Сергей Шаргунов УРА!



БАБУШКА ДРУГАЯ


Я не застал ее. Советская писательница, дворянка, всех прельщавшая красотой. Красота, свидетельствуют воспоминания, да и черно-белые фотки сипло мне твердят, была ледяная. Синие большие глаза, правильные черты румяного лица.


Морозное лицо было идеалом той эпохи, морозные лица смотрели с уличных плакатов, и она всех очаровала. Очаровался писатель Фадеев, взял Валерию в свои первые жены, и стал ее первым мужем.


Ее вид разводил на влюбленность. Поэт Светлов нашептывал:


Люди злым меня прозвали,


Видишь — я совсем другой,


Дорогая моя Валя,


Мой товарищ дорогой!


…Род, уходящий к опаленному Годуновым боярину. Из этой толпы улыбаются мне, потомку, монахиня Пирожкова, сгинувший во льдах мореплаватель Русанов… Я им приветливо машу рукой! Видите, я здесь, уже после вас, предки! О, самые милые дальние предки…


Вы были когда-то и ловки, и метки. Пусть мертвою птицей поет тишина. И жизнь не нужна вам, и смерть не страшна. И прах ваш сроднился траве и песку. Но кровушкой вашей я дальше теку.


Я чувствую часто в предутреннем сне, как косточкой каждой звените во мне.

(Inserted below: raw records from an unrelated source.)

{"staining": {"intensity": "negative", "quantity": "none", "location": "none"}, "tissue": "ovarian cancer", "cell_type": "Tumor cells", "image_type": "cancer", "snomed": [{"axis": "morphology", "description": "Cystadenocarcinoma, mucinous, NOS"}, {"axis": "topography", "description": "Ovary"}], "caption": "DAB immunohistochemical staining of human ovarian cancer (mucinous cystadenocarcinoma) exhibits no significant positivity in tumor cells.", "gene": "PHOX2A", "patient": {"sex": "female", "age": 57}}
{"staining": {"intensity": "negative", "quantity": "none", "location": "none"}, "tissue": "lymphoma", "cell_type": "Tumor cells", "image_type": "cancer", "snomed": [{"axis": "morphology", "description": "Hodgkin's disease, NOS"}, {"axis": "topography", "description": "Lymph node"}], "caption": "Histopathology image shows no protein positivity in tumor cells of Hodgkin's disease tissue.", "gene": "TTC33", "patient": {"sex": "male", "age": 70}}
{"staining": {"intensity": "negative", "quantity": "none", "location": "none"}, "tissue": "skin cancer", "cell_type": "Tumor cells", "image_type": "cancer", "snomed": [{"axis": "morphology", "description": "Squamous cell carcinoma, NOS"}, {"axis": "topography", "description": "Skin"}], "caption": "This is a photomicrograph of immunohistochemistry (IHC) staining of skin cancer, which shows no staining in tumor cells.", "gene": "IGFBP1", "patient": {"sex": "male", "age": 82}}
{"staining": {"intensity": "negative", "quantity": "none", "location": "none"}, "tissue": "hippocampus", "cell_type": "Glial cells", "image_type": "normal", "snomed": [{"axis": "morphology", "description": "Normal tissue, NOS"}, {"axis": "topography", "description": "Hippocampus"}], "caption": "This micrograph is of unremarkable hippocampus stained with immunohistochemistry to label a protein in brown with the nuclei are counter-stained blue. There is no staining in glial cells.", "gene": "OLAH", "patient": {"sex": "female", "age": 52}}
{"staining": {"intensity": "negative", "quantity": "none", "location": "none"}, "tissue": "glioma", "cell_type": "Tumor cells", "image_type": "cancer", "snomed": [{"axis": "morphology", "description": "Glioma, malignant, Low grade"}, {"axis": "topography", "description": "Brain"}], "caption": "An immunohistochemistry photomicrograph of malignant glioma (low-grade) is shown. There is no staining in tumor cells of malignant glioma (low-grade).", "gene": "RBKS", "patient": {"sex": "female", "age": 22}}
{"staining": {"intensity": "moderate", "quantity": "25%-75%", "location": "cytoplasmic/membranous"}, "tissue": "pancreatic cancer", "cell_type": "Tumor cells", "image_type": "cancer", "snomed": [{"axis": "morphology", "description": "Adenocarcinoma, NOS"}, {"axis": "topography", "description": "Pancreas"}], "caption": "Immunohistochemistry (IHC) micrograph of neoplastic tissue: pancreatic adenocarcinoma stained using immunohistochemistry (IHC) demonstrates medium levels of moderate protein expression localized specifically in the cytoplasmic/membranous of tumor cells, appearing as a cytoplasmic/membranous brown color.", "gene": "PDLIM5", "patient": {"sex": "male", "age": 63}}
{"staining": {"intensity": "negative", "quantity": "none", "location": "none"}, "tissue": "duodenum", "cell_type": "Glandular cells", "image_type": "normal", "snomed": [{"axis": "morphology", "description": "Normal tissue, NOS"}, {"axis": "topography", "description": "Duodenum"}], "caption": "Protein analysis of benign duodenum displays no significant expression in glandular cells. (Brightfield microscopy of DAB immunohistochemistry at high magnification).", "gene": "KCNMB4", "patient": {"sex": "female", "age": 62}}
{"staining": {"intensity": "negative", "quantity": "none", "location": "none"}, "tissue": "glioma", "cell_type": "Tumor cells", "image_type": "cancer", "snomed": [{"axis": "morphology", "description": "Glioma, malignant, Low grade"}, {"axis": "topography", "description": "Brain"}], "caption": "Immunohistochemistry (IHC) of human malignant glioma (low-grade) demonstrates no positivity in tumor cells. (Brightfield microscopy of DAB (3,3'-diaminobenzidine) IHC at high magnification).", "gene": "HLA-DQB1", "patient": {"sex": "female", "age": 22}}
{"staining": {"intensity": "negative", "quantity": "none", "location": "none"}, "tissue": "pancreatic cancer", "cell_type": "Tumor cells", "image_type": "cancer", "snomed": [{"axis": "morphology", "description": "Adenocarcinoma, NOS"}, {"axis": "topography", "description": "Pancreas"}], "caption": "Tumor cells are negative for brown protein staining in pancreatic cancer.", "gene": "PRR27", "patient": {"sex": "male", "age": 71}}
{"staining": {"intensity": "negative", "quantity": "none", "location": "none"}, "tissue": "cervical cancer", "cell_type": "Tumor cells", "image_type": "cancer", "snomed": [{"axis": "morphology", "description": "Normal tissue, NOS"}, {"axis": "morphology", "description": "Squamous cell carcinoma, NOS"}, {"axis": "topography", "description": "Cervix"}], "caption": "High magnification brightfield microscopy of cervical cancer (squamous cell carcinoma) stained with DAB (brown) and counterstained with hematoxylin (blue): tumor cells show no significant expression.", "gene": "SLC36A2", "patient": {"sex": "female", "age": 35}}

Как смотрите долго и строго — сквозь сумрак с родного порога.


Валерия мучилась страхами. Ночами в ее дом приезжали за кем-нибудь из жильцов. Она и ее новый муж Борис садились на кровати и затаив дыхание слушали движение лифта. Потом лифт останавливался, нет, не на их этаже, и они облегченно хохотали… Так и слышу их хохот. И не удивлюсь, если таким же хохочут сейчас — в полвторого ночи, когда я пишу эти строки, — со своей постели новый русский и его жена, дожидаясь киллера. Кто опишет их состояние? И тогда ждали пулю. Критик Юзовский, выглянув на лестничную площадку, проблеял:


— Вы за мной?


— Пока нет, — обворожительно улыбнулся чекист.


Валерия боялась Сталина. В одной компании она с ним запечатлена у изголовья умирающего Горького. Я видел эту высокопарную картину. Родители привезли меня четырехлетнего на юг, и там у хозяйки дома на стене висела огромная, приколотая кнопками, репродукция. Встав на стул, я водил пальчиком: Сталин, Горький, бабушка моя…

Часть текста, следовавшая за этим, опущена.